Many of the parades this year will pay tribute to little-known heroes of black history or celebrate Brazil's African and Indigenous roots.
One famed school, Salgueiro, will tell the story of the Yanomami Indigenous people, who are suffering a humanitarian emergency blamed on illegal gold mining in the Amazon rainforest.
Their plight reached crisis level under far-right ex-president Jair Bolsonaro. But his successor, veteran leftist Luiz Inacio Lula da Silva, has struggled to reverse the unfolding tragedy.
"The samba school parades continue to be a place for Brazil to self-reflect," says anthropologist Mauro Cordeiro.
"Rio carnival is a space where we talk about Brazil's fundamental political and social issues."
Not that there isn't plenty of room for silliness and fun: the biggest hit single of the 2024 parades is a light-hearted samba singing the praises of the cashew fruit.
But carnival is also serious business.
The party, which is projected to bring in more than $1 billion in revenues this year, faces many of the same problems as Brazil at large.
With Rio suffering from violent crime, authorities have announced they will deploy thousands of police during carnival.

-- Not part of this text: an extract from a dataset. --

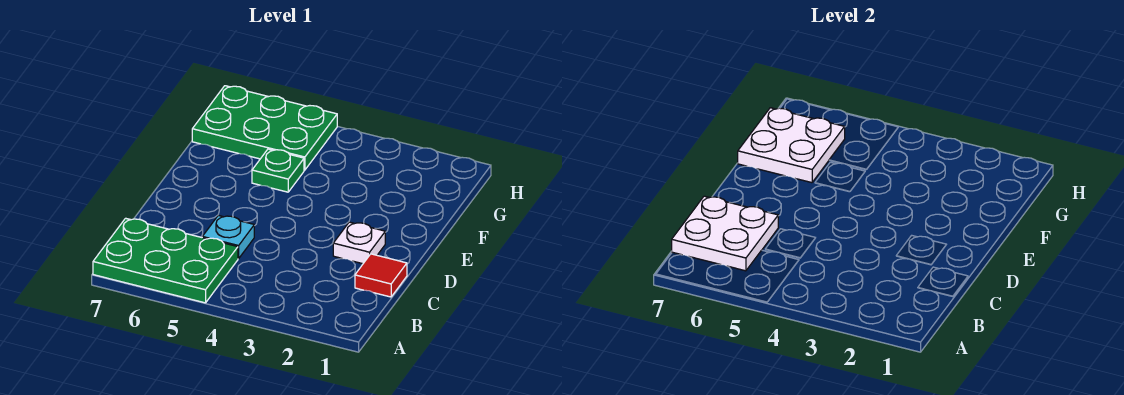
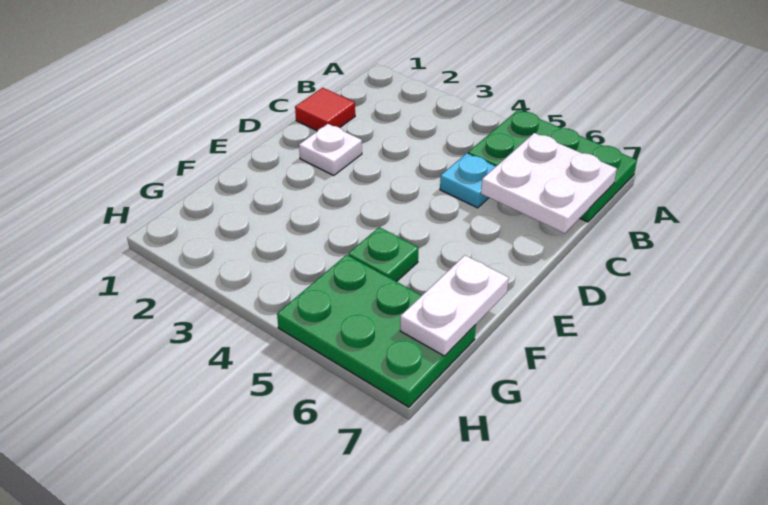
white 2x2 plate [738,108,845,183] -> white 1x2 plate [400,255,509,356]

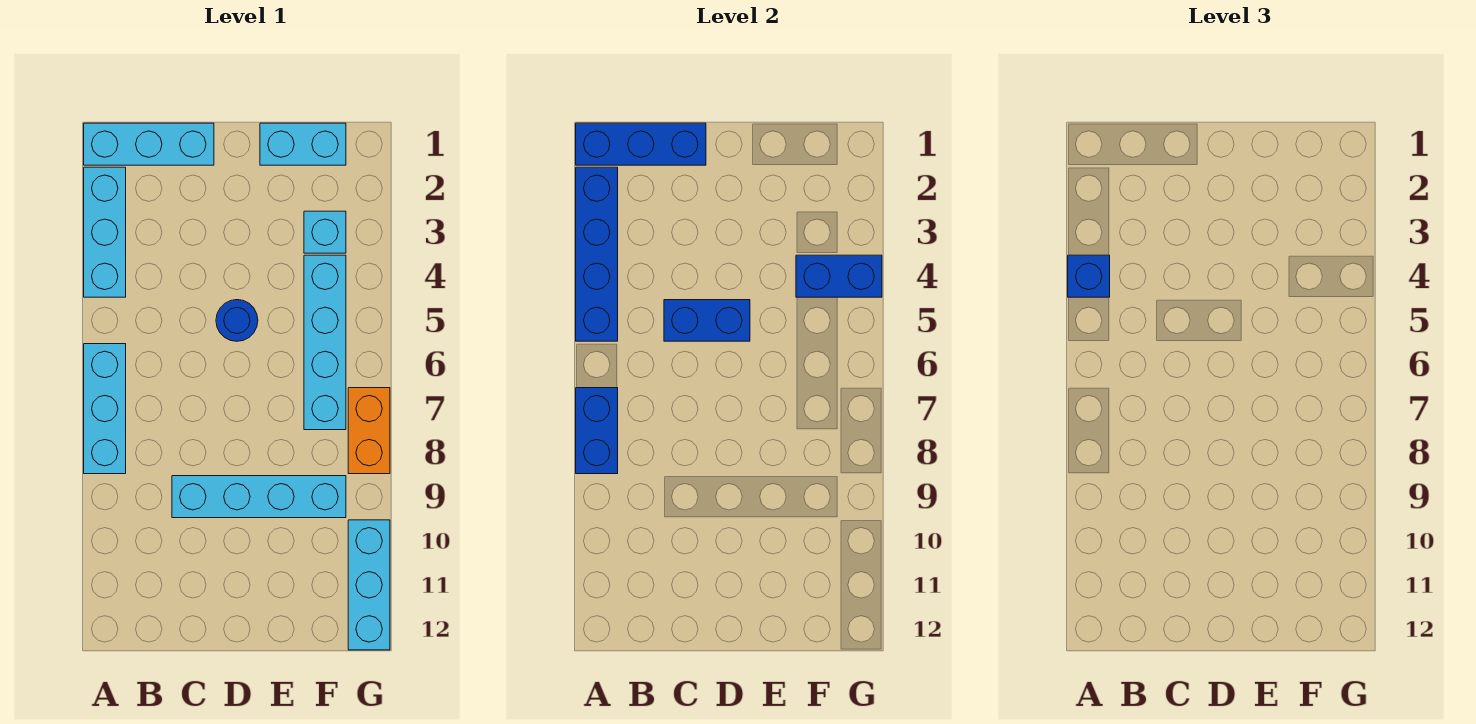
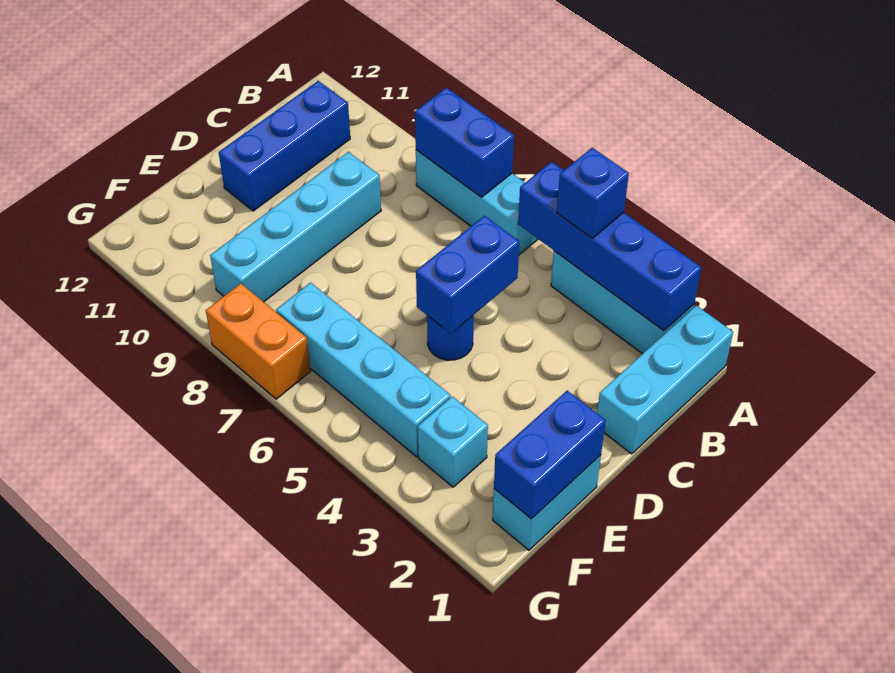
blue 1x3 brick [576,123,706,165] -> blue 1x3 brick moved to [219,81,350,211]
blue 1x2 brick [796,255,882,297] -> blue 1x2 brick moved to [494,391,606,519]
cyan 1x3 brick [348,520,390,650] -> none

They are also facing an outbreak of mosquito-borne dengue fever, which has killed some 50 people. Rio declared a public-health emergency Monday, and organizers plan to distribute mosquito repellent at the Sambadrome.
None of that is expected to break the magic of carnival, or hold back the samba schools -- institutions rooted in poor neighborhoods that revel in putting Rio's marginalized masses at the center of attention for two nights.
One is the iconic Mangueira, named for the "favela," or slum, where it was born 96 years ago, a stone's throw from the famed Maracana football stadium.
This year, the pink and green-sporting school will pay tribute to samba star Alcione to mark the 50th year of her career.
The multi-platinum singer co-founded Mangueira's youth program 36 years ago.
"It's very moving, because Alcione had a huge impact on our lives," says Mangueira native Barbara Rachel, who came up in the youth program herself and is today its cultural director.
"Not just my life, but the lives of an entire generation," says the 30-year-old, whose students will strut their stuff in their own parade when Rio holds its children's carnival Tuesday.
The next generation is set to keep the tradition alive. As Alcione sings in one of her best-known songs, "Don't Let the Samba Die."